* **Exercise**: Only the lines below from the one that contains "border-radius: none ->" through the one that contains "text: Storage ->" should appear in your answer, exact and without pictures.

*** Opening Material for the task ***

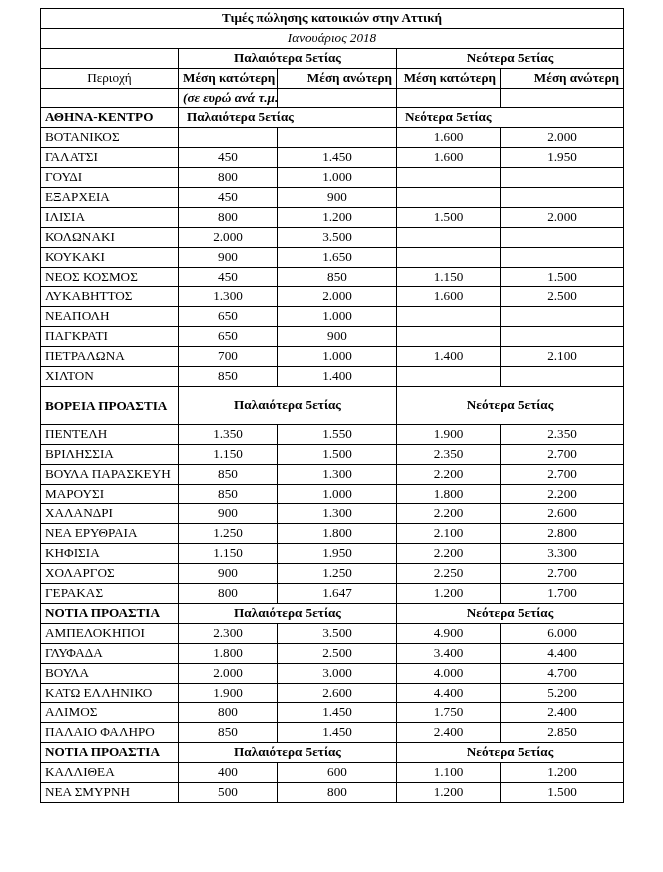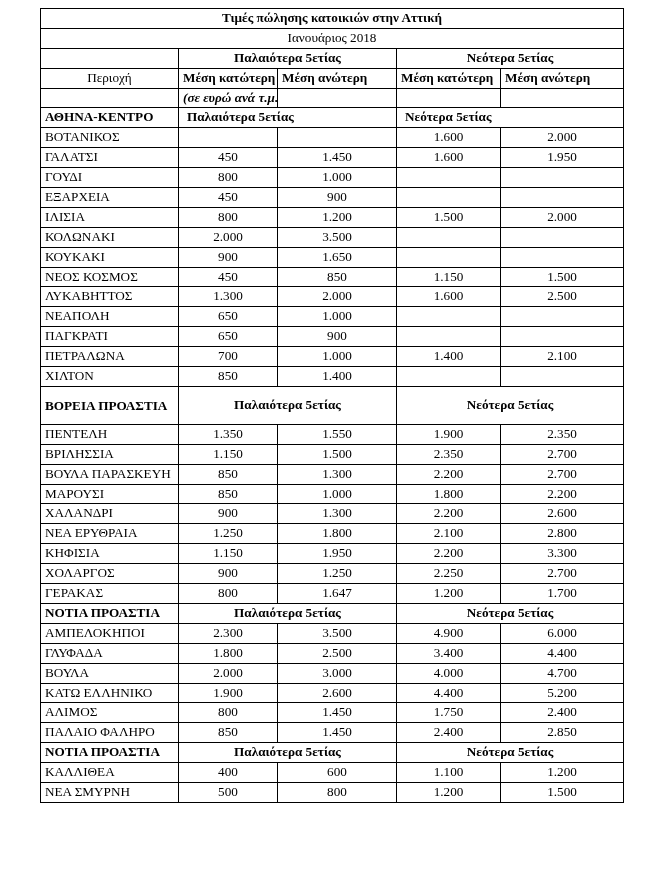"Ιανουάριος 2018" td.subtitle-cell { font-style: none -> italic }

*** Closing Material for the task ***
*** Opening Material for the task ***

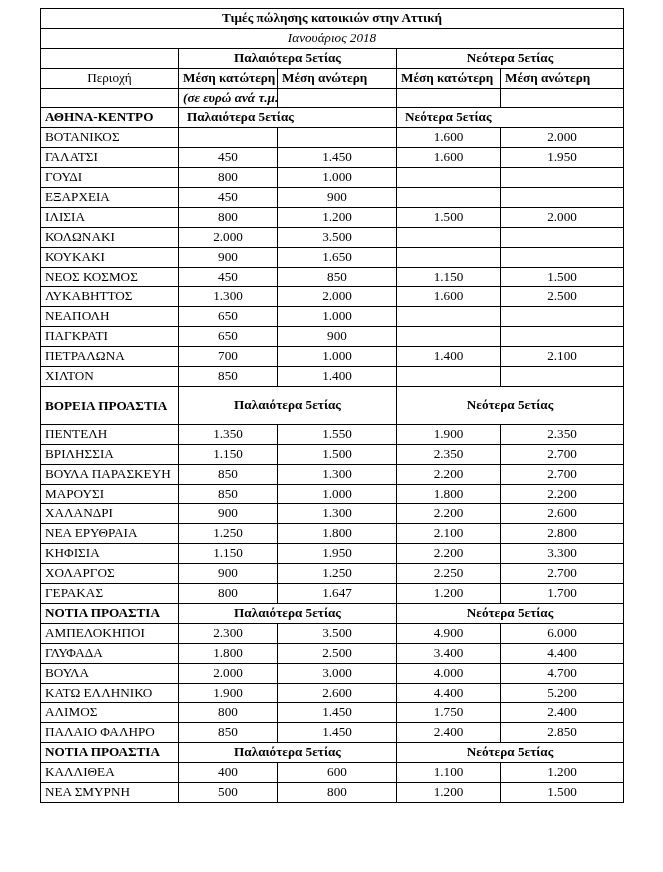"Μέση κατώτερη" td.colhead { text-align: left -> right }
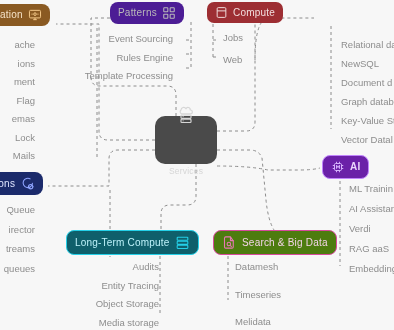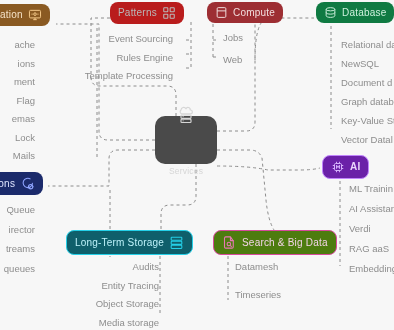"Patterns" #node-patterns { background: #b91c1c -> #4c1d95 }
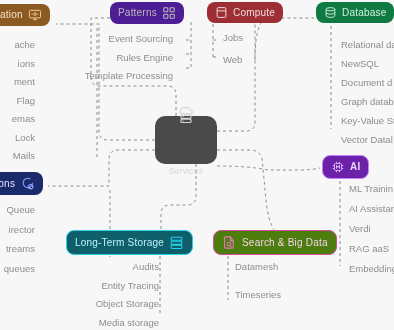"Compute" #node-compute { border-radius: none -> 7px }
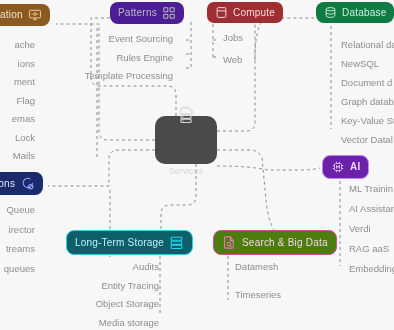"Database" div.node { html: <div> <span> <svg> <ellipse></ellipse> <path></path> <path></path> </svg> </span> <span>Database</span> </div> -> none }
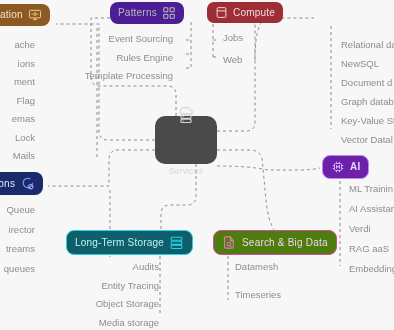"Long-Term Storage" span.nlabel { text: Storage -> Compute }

*** Closing Material for the task ***

* **Solved exercise**:
"Compute" #node-compute { border-radius: none -> 7px }
"Database" div.node { html: <div> <span> <svg> <ellipse></ellipse> <path></path> <path></path> </svg> </span> <span>Database</span> </div> -> none }
"Long-Term Storage" span.nlabel { text: Storage -> Compute }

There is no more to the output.